A matéria da Europa

JOÃO CÉSAR DAS NEVES
DN 2015.06.17

A União Europeia nasceu da solidariedade e está em risco por falta de solidariedade. Esta parte é evidente; as dificuldades vêm das estranhas propriedades desta diáfana substância que une e anima a Europa.
A solidariedade é muito especial: só funciona em ambos os sentidos e quando todos participam. Assim é fácil pedir solidariedade, exigir solidariedade; difícil mesmo é ser solidário. Isso leva a mal-entendidos, como reclamar solidariedade esquecendo o próprio contributo ou pretender promovê-la ralhando com os parceiros não solidários.

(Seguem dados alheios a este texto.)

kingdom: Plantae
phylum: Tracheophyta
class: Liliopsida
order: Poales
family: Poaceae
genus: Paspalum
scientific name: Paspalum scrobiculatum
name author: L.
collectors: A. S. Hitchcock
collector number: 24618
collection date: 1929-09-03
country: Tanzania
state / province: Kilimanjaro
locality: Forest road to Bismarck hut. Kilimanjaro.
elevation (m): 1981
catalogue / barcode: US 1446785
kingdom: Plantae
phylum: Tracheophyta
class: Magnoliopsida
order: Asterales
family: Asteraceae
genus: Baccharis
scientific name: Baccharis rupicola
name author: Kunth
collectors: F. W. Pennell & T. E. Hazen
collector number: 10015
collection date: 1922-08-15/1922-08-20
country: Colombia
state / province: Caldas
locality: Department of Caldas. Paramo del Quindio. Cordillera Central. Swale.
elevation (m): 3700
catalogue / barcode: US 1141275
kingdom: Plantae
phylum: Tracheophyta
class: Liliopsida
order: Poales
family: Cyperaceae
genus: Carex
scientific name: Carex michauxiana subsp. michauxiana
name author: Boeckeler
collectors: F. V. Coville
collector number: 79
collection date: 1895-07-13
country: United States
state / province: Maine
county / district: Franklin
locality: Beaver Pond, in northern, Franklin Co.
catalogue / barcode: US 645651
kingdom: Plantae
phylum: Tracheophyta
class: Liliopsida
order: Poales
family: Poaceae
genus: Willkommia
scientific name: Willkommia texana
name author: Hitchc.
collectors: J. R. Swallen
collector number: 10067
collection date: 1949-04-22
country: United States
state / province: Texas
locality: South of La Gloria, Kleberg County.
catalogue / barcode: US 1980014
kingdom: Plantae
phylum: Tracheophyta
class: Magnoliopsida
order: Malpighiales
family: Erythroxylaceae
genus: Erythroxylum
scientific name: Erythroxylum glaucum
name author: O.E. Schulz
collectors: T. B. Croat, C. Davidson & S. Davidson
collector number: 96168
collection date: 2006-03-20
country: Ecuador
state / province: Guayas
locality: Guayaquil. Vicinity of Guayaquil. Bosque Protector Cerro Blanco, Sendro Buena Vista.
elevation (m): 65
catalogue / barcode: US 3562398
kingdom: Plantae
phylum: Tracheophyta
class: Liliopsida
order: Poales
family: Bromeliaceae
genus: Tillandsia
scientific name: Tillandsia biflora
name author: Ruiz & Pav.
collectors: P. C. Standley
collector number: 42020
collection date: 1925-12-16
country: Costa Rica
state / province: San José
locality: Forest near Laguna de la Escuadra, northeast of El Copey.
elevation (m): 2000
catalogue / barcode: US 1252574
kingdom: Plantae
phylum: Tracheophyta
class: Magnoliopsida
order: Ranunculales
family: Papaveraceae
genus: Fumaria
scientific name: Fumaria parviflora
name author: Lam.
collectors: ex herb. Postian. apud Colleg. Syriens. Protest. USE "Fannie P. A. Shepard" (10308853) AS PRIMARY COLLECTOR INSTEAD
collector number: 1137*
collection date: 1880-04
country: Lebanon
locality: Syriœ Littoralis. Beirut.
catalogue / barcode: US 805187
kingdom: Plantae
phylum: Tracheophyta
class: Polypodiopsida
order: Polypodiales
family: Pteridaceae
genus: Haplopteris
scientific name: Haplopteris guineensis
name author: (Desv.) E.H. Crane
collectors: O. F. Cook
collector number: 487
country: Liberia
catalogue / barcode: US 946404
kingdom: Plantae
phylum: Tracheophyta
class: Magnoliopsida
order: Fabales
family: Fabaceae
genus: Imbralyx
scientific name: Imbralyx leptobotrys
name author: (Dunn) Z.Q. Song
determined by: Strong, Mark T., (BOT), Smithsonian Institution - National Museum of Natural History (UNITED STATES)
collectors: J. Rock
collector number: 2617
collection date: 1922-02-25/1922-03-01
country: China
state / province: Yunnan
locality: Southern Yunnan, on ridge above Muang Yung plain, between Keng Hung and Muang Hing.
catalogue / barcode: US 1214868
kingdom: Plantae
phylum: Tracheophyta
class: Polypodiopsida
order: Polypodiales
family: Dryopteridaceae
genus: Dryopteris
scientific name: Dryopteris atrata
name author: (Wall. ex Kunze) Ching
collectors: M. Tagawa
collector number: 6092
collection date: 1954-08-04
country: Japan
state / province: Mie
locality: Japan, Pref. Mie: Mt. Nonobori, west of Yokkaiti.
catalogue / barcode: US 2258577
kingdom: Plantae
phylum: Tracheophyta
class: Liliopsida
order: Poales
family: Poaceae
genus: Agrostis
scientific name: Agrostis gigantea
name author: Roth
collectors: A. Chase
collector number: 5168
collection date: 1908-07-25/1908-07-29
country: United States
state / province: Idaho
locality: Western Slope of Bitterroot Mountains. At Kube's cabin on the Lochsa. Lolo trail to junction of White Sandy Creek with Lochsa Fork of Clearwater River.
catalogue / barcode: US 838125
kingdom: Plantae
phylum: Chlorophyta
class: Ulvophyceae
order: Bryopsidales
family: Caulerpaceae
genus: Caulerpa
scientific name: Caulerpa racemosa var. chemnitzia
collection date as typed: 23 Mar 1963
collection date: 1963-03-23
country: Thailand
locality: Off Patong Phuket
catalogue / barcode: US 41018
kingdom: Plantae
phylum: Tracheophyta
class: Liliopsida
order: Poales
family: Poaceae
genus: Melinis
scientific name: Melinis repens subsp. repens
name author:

Pior, a Europa enfrenta uma das doenças mais terríveis da solidariedade: o proverbial problema da "ovelha ranhosa". O futuro da unidade depende de todos os membros confiarem naquele que mais violou a confiança. Este facto simples, evidente, gritante até, anda muito omisso das conversas sobre o longo drama que devasta o sacrificado povo grego e ameaça a unidade europeia.
A União exige que Estados membros e autoridades comunitárias emprestem mais uns largos milhões ao governo grego, para lá de todos aqueles que ele não pagou. Isto apesar de tudo o que os sucessivos governos desse país fizeram para minar a confiança dos parceiros, e de o actual levar o desafio e atrevimento a níveis inauditos. A verdade é que ninguém mostrou menos solidariedade comunitária do que a Grécia, a mesma que agora reclama solidariedade dos parceiros.
Por outro lado, esta compreensível desconfiança conduziu a Grécia a uma situação incrível, o único país desenvolvido a sofrer uma grande depressão desde os anos 1930. Com economia devastada e desemprego explosivo, o sofrimento atingiu níveis inaceitáveis, o que torna compreensíveis a insolência e a rebeldia do governo grego. Assim o resultado é o impasse.
A Grécia é horrivelmente mal gerida há décadas, com uma recorrente subversão do interesse público, sempre capturado por inúmeras formas de corrupção, aproveitamento e oportunismo de grupos instalados. As disfunções sociais do país são evidentes para quem quiser abandonar os mitos e olhar para a realidade.
Esta constatação não nos deve levar a uma forma de racismo, atribuindo o problema ao carácter grego. Não é preciso ir à Antiguidade para ver realizações espantosas desse povo. Quando em 1981 o país aderiu à Comunidade, o mais pobre que até então o conseguira, fê-lo de pleno direito, devido às excelentes prestações económica e financeira das décadas anteriores. Tal como Portugal anos depois, a adesão pretendia assegurar a democracia num país com conturbada experiência política mas impressionantes realizações produtivas.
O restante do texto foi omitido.